Thursday, September 12, 2024

Karen Azoulay | Down With Liberty









Karen Azoulay
Down With Liberty
Toronto, Canada: The Nothing Else Press, 2013
218 pp., 18 x 18 x 2 cm., clothbound
Edition of 15 signed and numbered copies


Many, many years ago we were enjoying backyard drinks with Karen Azoulay, and she began recounting her fascination and fear of the Statue of Liberty, which was made all the more interesting given that she had moved from Toronto to New York only a few years prior. She added that she was collecting images of the tower being destroyed in pop culture, almost as immersion therapy. 

The ending of the original Planet of the Apes remains the classic example, but pulp science fiction and comic books images predate that scene, and subsequently it has almost become shorthand in disaster films for the city under siege. 

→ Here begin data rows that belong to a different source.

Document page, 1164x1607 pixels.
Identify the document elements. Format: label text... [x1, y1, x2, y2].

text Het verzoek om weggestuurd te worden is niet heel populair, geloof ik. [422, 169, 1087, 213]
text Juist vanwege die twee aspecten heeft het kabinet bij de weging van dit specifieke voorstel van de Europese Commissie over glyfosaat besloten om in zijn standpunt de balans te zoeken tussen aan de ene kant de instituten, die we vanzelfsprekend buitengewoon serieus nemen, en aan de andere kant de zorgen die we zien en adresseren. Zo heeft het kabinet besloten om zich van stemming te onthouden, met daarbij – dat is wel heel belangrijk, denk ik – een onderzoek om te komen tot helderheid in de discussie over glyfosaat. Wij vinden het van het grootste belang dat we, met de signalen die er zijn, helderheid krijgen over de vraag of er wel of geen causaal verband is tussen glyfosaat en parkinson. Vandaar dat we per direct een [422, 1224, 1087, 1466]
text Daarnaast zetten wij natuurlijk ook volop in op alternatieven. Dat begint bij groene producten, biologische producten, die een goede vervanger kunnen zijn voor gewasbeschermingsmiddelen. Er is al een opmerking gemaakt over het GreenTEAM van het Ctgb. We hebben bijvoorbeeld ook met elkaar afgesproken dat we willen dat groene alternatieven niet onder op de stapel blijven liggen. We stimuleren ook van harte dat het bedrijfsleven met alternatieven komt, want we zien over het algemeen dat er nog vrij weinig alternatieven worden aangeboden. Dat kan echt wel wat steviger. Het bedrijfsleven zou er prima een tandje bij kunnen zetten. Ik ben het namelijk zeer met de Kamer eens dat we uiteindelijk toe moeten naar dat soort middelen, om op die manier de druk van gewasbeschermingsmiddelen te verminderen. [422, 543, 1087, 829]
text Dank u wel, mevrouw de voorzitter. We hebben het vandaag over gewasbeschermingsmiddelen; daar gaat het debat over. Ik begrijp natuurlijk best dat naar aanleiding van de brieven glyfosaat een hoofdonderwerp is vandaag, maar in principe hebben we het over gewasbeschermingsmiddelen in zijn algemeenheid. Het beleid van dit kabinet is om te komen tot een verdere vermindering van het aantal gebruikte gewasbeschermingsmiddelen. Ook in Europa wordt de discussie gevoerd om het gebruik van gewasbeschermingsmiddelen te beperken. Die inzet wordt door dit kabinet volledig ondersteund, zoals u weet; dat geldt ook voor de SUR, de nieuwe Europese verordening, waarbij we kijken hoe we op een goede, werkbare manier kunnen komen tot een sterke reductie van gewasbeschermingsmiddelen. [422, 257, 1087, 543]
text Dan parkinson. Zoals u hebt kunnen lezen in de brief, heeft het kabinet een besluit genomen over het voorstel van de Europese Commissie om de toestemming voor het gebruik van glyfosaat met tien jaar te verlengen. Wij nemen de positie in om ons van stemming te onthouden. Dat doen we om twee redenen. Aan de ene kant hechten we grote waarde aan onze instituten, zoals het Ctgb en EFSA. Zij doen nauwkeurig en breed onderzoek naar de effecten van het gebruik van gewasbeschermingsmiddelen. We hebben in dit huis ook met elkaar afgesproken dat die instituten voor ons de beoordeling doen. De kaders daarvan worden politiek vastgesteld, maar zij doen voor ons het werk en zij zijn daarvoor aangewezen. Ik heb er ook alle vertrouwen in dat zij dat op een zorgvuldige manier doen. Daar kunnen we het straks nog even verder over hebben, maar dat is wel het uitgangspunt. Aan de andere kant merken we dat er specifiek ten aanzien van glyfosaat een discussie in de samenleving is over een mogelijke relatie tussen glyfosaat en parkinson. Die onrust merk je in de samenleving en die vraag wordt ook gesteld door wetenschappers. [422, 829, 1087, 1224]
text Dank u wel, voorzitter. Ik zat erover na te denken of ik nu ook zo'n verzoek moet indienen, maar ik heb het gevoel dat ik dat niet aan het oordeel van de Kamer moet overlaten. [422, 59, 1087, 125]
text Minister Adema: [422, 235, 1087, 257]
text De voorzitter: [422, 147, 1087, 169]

Down With Liberty is a three-thousand word account of the statue and the artist's fraught relationship with it. Following this are 200 images of the monument meeting its demise in film stills, video game screengrabs, scenes from comics, cartoons, and television series. 

The book is available in a limited edition of 15 signed and numbered copies, each with a unique hand-painted cover and collaged postcard.

The work has also been presented as a narrated slide show at Deitch Projects in New York, Concordia University in Montreal and TPW in Toronto. The slide show was available as a USB stick, but has subsequently sold out.